Friday, May 13, 2011

Weighing Machine, Weighing Machine on the Floor ...

You know the story of Snow White and Seven Dwarfs. The Evil Queen asks the mirror on the wall the same question everyday, "Mirror, mirror on the wall / Who in the land is fairest of all?". The mirror repetitiously answers "You, my Queen" until one day when mirror tells the queen that Snow White, not the Queen is the fairest of all.

Unlike the queen, most of us men in our mid-life obsess not about our fairness or beauty. Most of us should have no illusion about our looks especially with kids in the teens or older. We instead talk endlessly about how gravity impacts us. How as we have gotten older, there seems to be more gravity around us. We feel heavier.

Each day we wake up in the morning and go to the bathroom where most of us have a weighing machine. We then ask the machine the same question, "Weighing Scale, Weighing Scale on the Floor / who in this land is the slimmest of all". Just like the queen, until the fateful day, we get the same answer.

Not you for sure, Ha Ha!

For the first thirty years of my life this was not a question, I had ever asked anyone or anything. In fact I did not possess a weighing machine. Sometime in my mid-thirties, I made the fatal mistake of getting one and since then my life has been one of misery. As I stood on top of it and wondered what I was going to see, hoping against hope, to see a small number, I got down each time after seeing the needle pointed towards larger and larger numbers.

Recently, the doctor had also started talking about the fried foods I liked to consume. He then talked about the health risks of increased cholesterol, LDL, HDL, and triglycerides. Even some of my friends had started talking about my expanding waistline.

It got so bad last summer, I swear, I heard the scale whisper "Fatty" as I left the bathroom. Now I know you would say, I have a vivid imagination if I told you that around last Thanksgiving, I heard a groan from my bathroom and a whispered comment, "Is it too much to ask? Why can't you eat less!".

The last one was too much for me to swallow. I had to take matters into my hand. I could take digs from my children and needling from friends. I will be damned if I take sarcasm from a weighing scale. So went and got a new one.

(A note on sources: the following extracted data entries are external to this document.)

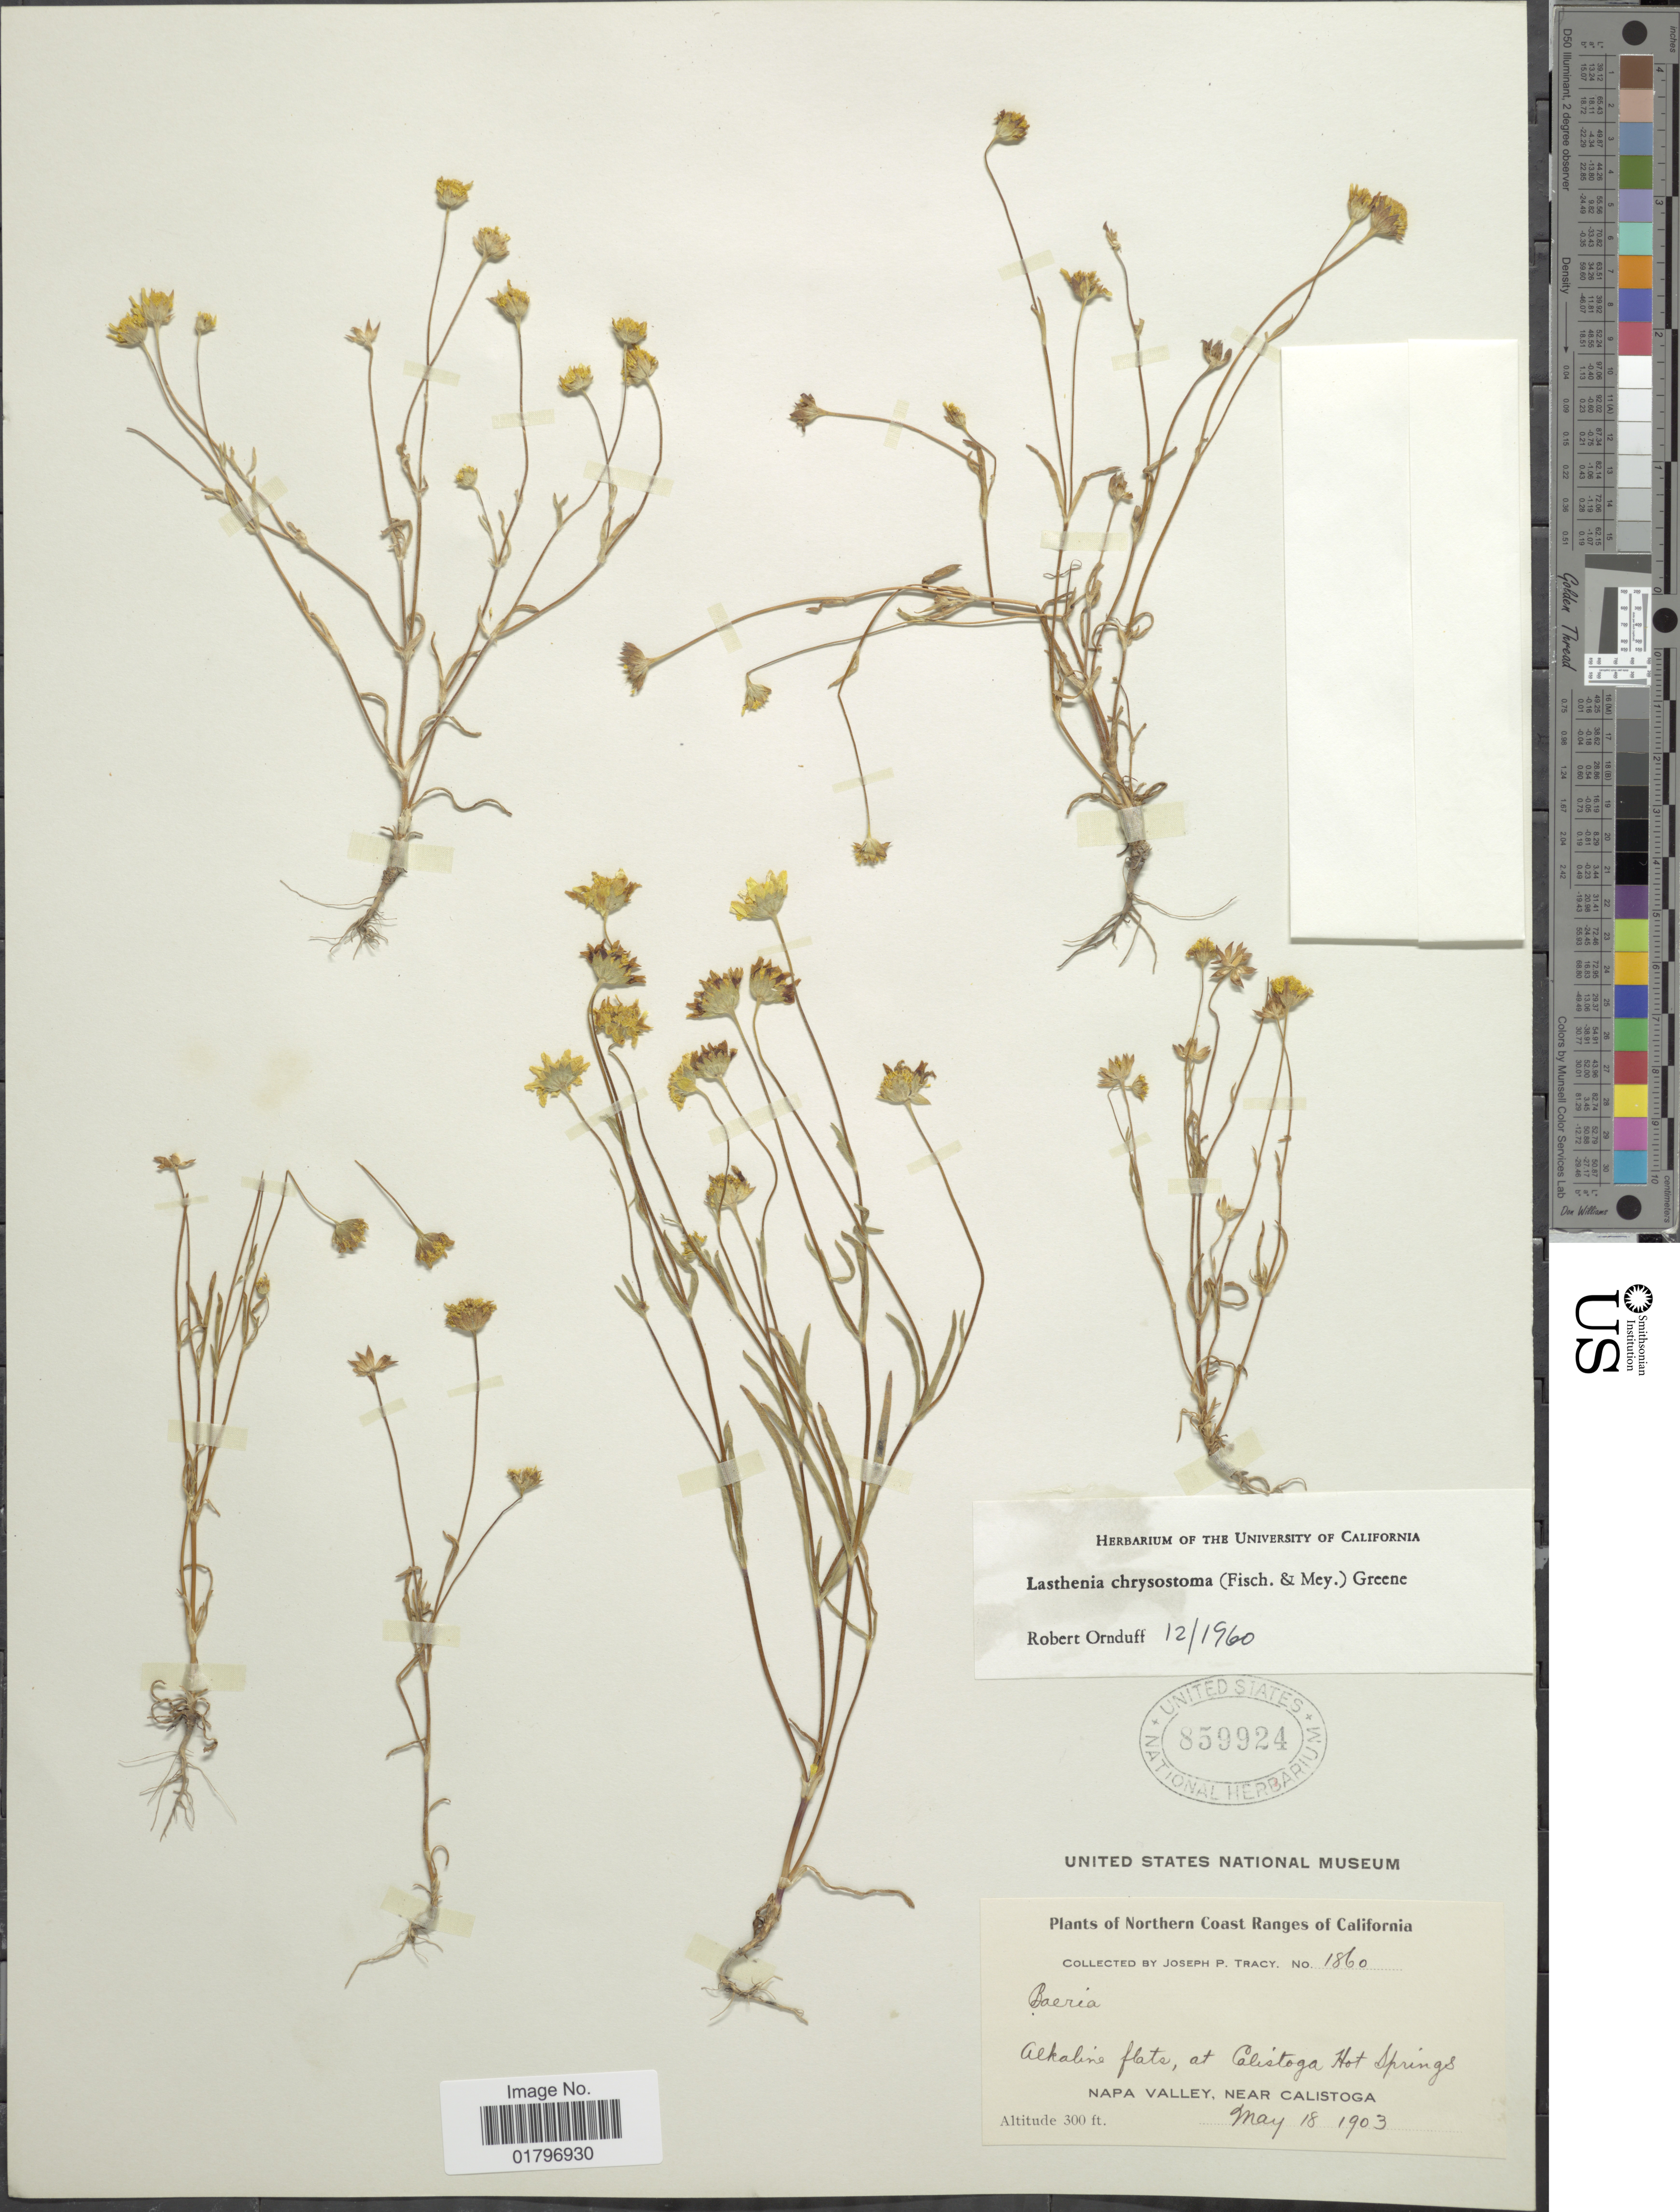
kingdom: Plantae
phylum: Tracheophyta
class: Magnoliopsida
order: Asterales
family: Asteraceae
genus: Lasthenia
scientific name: Lasthenia chrysostoma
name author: (Fisch. & C.A. Mey.) Greene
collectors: J. Tracy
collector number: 1860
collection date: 1903-05-18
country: United States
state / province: California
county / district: Napa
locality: Northern Coast Ranges of California. Alkaline flats, at Calistoga Hot Springs. Napa Valley, near Calistoga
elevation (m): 91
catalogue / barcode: US 859924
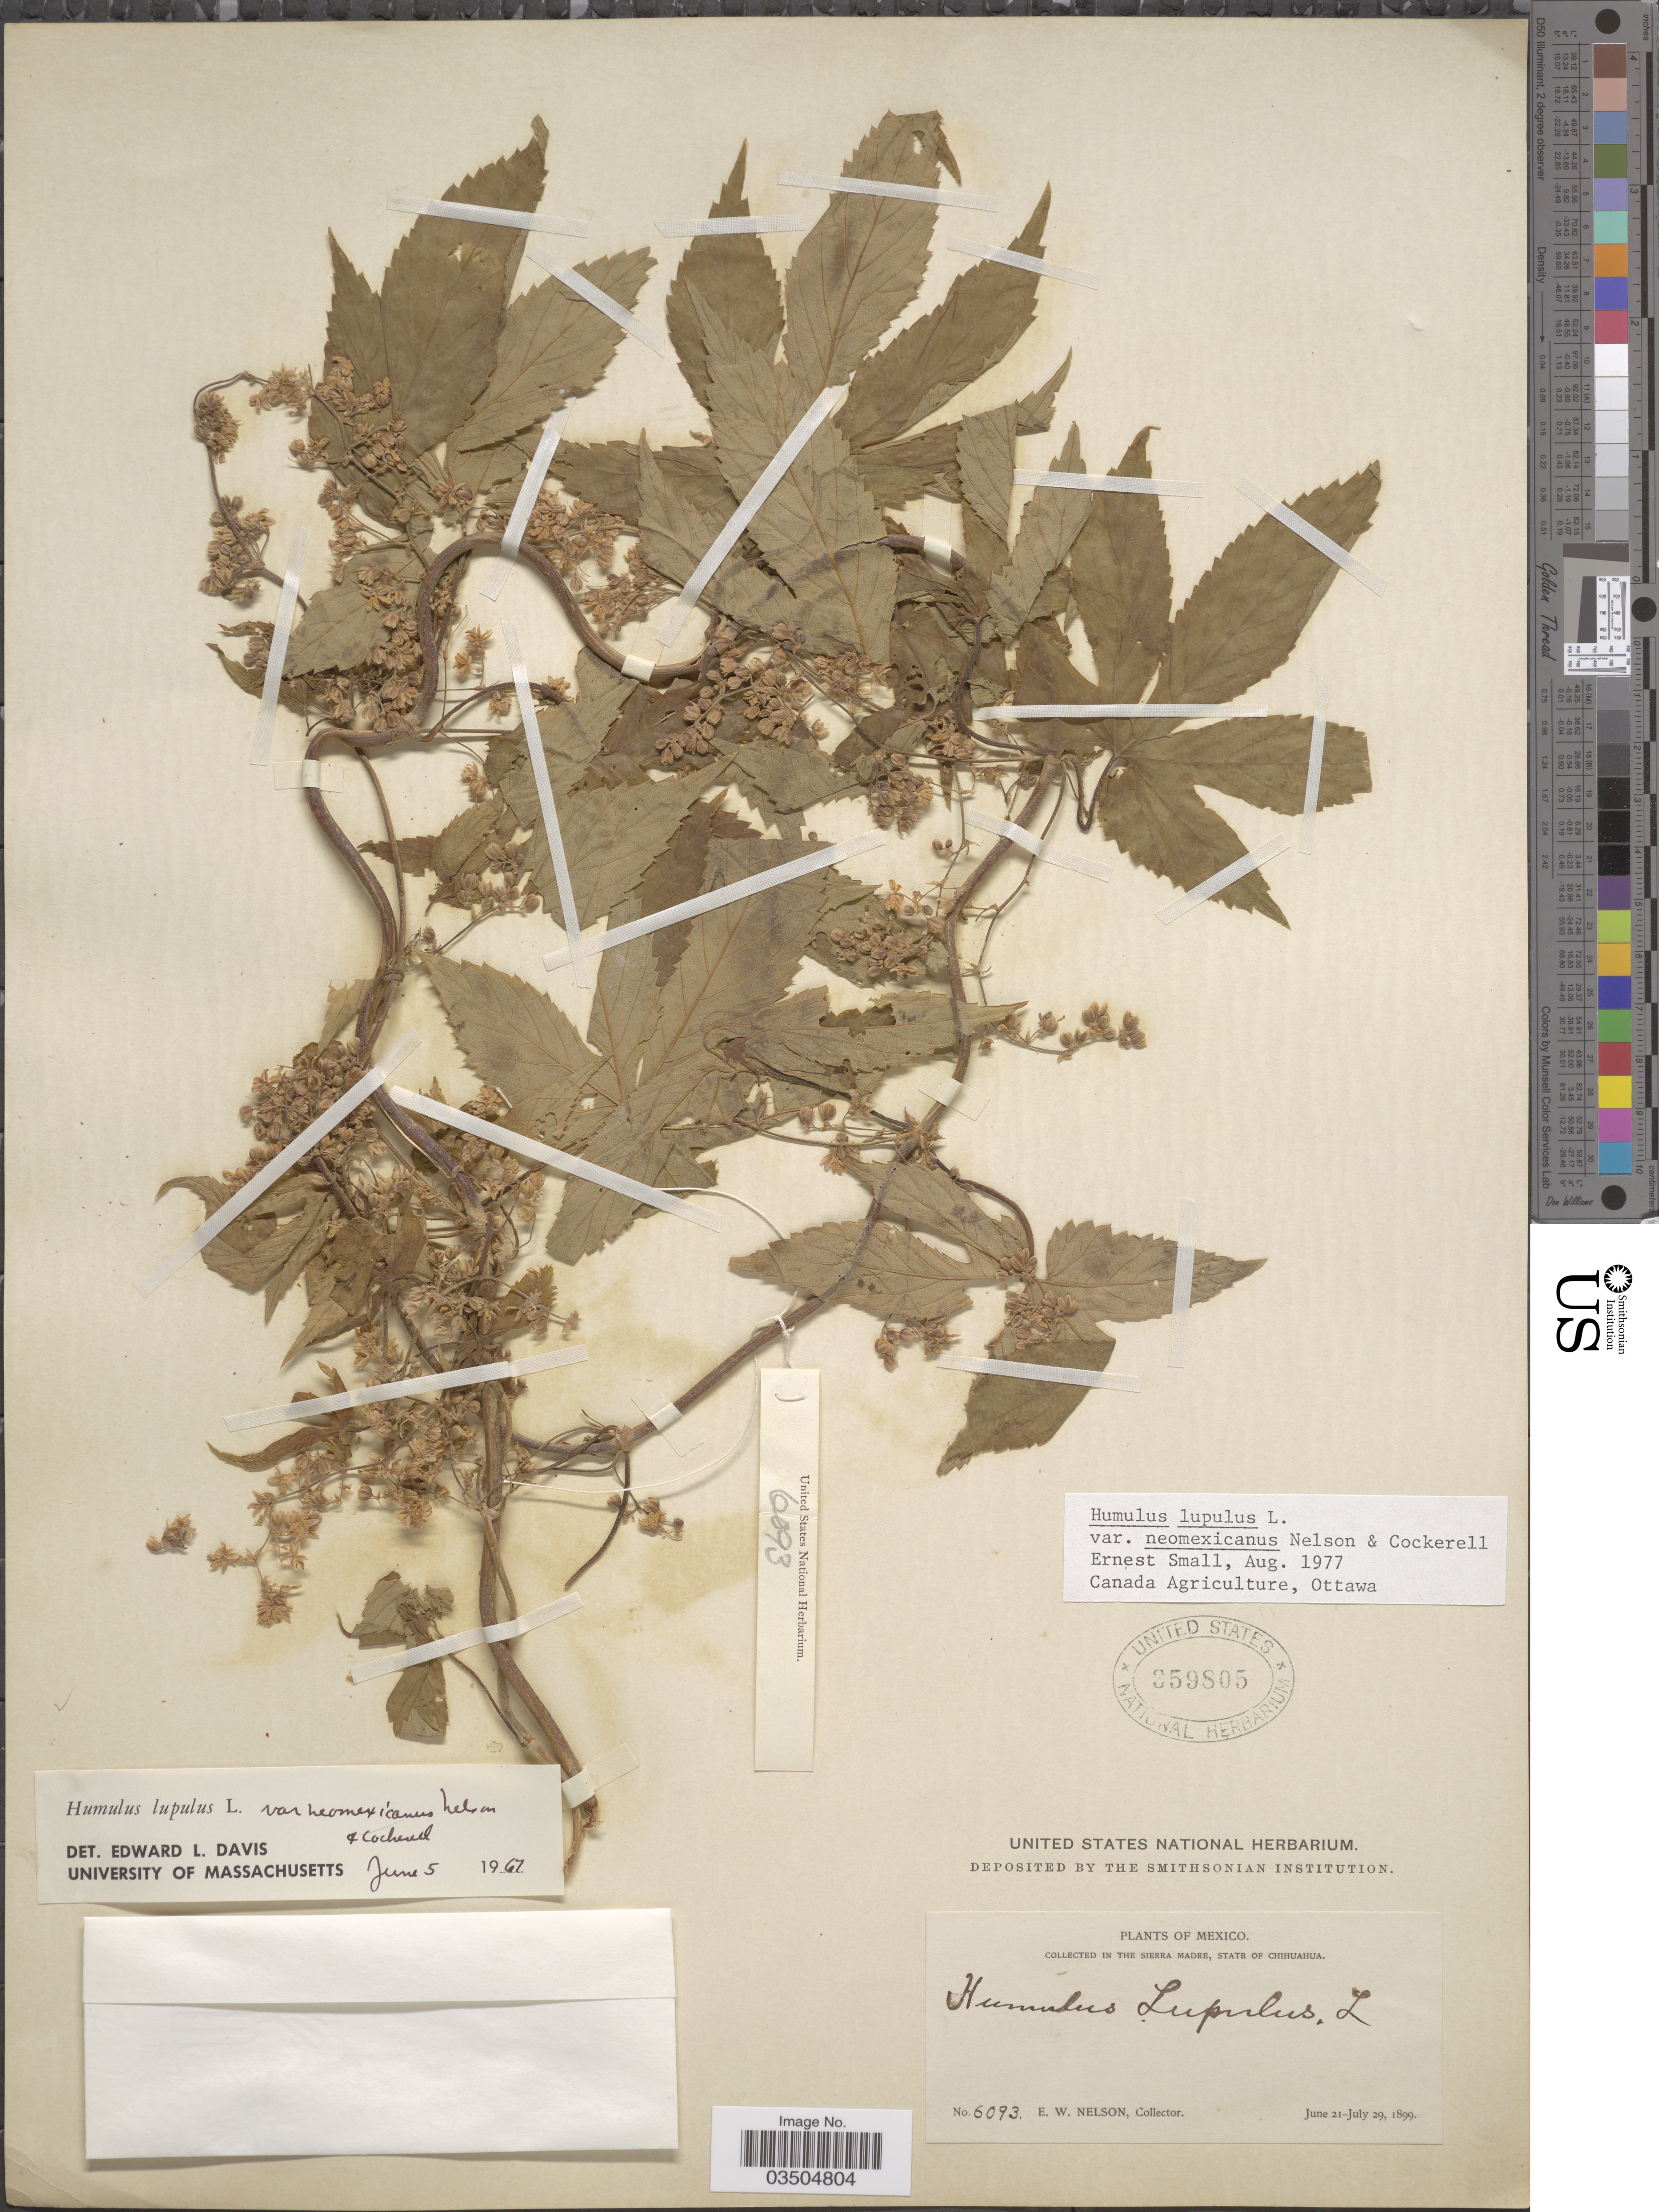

Lovingly I opened it and stood on it for the first time and asked the same question "Weighing Machine, Weighing machine ..." and the strange answer I got was

Fewer chips a day, keeps the doctor away!

Monday, May 02, 2011

Am I any longer a Geek?

One of my favorite Wodehouse title is Carry On, Jeeves, a collection of short stories. The first story, Jeeves Takes Charge, introduces us to Bertie and Jeeves and tells the story of how Jeeves came to be Bertie's boss, I mean valet. In this story, Bertie is engaged to the autocratic but beautiful Lady Florence, who wants to improve his mind by feeding him a book titled Types of Ethical Theory that contained this memorable prose.

Of the two antithetic terms in the Greek philosophy one only was real and self-subsisting; and that one was Ideal Thought as opposed to that which it has to penetrate and mould. The other, corresponding to our Nature, was in itself phenomenal, unreal, without any permanent footing, having no predicates that held true for two moments together; in short redeemed from negation only by including indwelling realities appearing through.

Right Ho. Naturally Bertie's engagement did not last much longer. I found this to be a funny story without paying anymore attention to it.

Recently I saw that my friend had posted on Facebook a comment on NP-Complete problems and remembered reading about this in graduate school decade and a half ago and actually doing well enough to get an A on that course. Since I no longer knew what it was, I looked my favorite source, The Wikipedia and, I kid you not, this was what I read.

In computational complexity theory, the complexity class NP-complete (abbreviated NP-C or NPC) is a class of decision problems. A decision problem L is NP-complete if it is in the set of NP problems so that any given solution to the decision problem can be verified in polynomial time, and also in the set of NP-hard problems so that any NP problem can be converted into L by a transformation of the inputs in polynomial time.

Quite lucid you say

I on the other hand am no longer feel smart enough to comprehend such material.